EP's shareholders have approved a merger with Kinder Morgan for a combination of cash stock and warrants valued at 30.37 per share-a 47% premium over its pre-merger stock price. With EP's stock trading at 29.10, most of that premium is already reflected in GUT's NAV. With the stock having gone ex-dividend March 14th, on a cursory basis, it seems toppy.
The CEF(s) with the greatest negative PrcNAVSprd for the week was Invesco Value Muni Income Fund . IIM's share price was down 12.5% while its NAV was down 1.5% generating a negative PrcNAVSprd of 11.0%. The stock, which trades on an average 3 month daily volume of 75,300, saw its average daily volume for the week of increase by 50%. It experienced successive daily downticks in its stock price.
IIM currently trades at an annualized monthly yield of 5.8% and as a result of its recent share price decline, it now trades at a discount of 2.8%. Its portfolio is $416.3 million and while it's structural debt (balance sheet) represents approximately 20% of its leverage, its hedged positions bring its effective leverage to 31.3%.
The carnage in the muni CEF funds this week took no prisoners.

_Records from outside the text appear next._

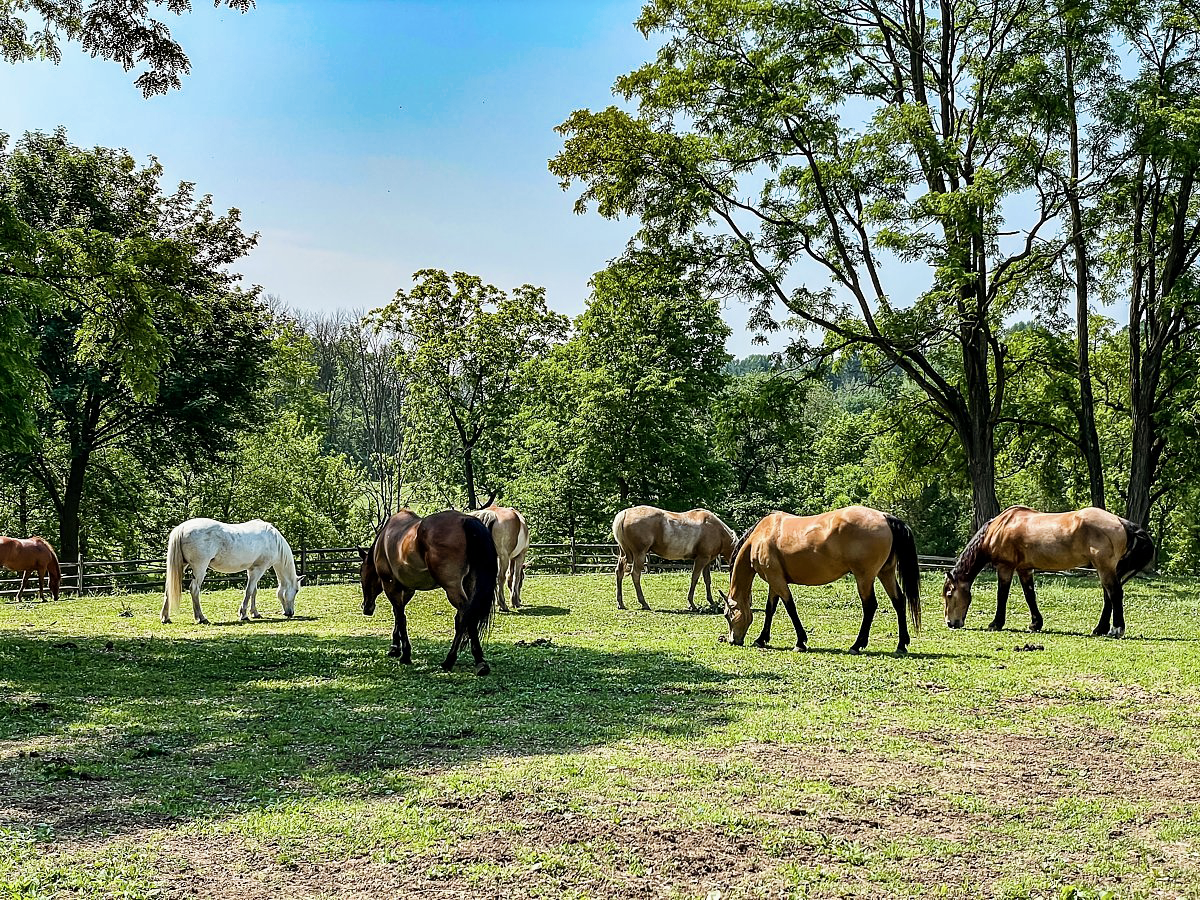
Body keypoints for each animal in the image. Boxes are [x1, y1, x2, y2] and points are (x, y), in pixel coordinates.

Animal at [161, 518, 302, 625]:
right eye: (296, 590)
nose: (290, 613)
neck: (273, 540)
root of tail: (182, 528)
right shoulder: (259, 569)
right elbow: (249, 591)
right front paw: (243, 615)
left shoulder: (252, 569)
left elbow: (254, 591)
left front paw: (255, 613)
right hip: (200, 567)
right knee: (194, 589)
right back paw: (201, 618)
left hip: (182, 565)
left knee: (168, 588)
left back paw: (165, 618)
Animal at [360, 509, 498, 675]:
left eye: (361, 574)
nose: (366, 607)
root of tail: (465, 520)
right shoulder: (407, 588)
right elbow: (398, 615)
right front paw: (395, 648)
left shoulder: (390, 586)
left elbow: (400, 617)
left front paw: (405, 654)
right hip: (469, 584)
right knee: (468, 616)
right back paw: (479, 661)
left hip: (453, 588)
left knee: (465, 616)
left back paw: (450, 660)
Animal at [719, 506, 921, 654]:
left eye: (727, 615)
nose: (733, 641)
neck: (762, 535)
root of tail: (885, 517)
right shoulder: (774, 581)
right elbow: (771, 609)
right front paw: (761, 639)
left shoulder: (776, 580)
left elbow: (790, 607)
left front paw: (800, 642)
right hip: (885, 573)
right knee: (899, 601)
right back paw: (901, 645)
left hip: (864, 577)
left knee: (870, 606)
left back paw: (856, 645)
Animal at [942, 506, 1156, 638]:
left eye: (949, 594)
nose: (950, 623)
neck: (999, 528)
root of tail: (1121, 522)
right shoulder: (1024, 569)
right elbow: (1030, 596)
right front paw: (1036, 624)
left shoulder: (1005, 567)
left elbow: (1001, 595)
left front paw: (996, 623)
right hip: (1108, 569)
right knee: (1108, 597)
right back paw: (1100, 629)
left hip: (1104, 567)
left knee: (1115, 594)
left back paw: (1116, 629)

CEF Focus Stock(s) for the Week:
Our focus stock for the week is Royce Micro-Cap Trust . RMT, as the name implies, it invests in micro-cap stocks that are usually under $250 million in market capitalization, but greater than $50 million (Nano-caps). These are typically companies in their early stages of growth.
Growth Prospects: Given their small size and the tendency for young companies to introduce new business models, this is a very complex and inefficient market sector. Investors should buy a package of such stocks. This strategy would allow an investor the opportunity to recover from a particular investment if it does not "pan out". Such a disappointment can be more than offset by winners in the portfolio. (A failed idea can go to zero, but a good idea has the sky as its limit, e.g. Apple.)
Treacherous Territory: Given the specific skills to analyze and buy these stocks, we recommend that you employ an experienced advisor. Royce & Associates, LLC, the advisor of the fund, has 35 years of small-cap and micro-cap experience.
RMT trades at a 13.4% discount and at an annualized quarterly yield of 5.6% (stock just went ex-dividend March 2nd.) RMT has total assets of $370 million and is leveraged 17% with a $60 million cumulative preferred share issue at an annual dividend rate of 6.0%. The stock has a 3 month average daily volume of 65,000 shares.
Micro-caps have a tendency to lead in a recovery as expectations are that smaller companies will benefit from the upturn in a material fashion as its denominators on all its metrics are small and comparisons are significant. At the peak in cycles they have a tendency to lag as the larger caps pick up steam.
The adjacent chart compares the iShares Russell Microcap Index (NYSEARCA:IWC). As depicted, RMT's performance has significantly lagged that of the ETF that is comparable both in assets and trading volume. YTD performance for RMT is 5% stock price appreciation and a 7% increase in NAV. This is below the 10.9% and 10.7% for IWC on comparable benchmarks, respectively. On any significant market correction, we would be adding to our position in RMT.
Last Week's Focus Stock(s): Our focus stock last week was ING Infrastructure, Industrial and Materials Fund . Fears of a global economic slowdown led by China and Brazil rippled through the market last week and negatively impacted WrldEqFnds such as IDE.
IDE trades at an 8.0% discount to NAV and currently generates an annualized quarterly yield of approximately 10.0%. IDE recently declared its quarterly distribution of $0.450 per share with an ex-dividend date of April 2nd and a payment date of April 16th.
IDE's portfolio is approximately $400 million with no leverage and consists mostly of large cap stock with a large dollop of energy related investments. It holds position in CenterPoint Energy, Schlumberger and National OilWell Varco.
IDE finished the week on its high advancing 2.6%.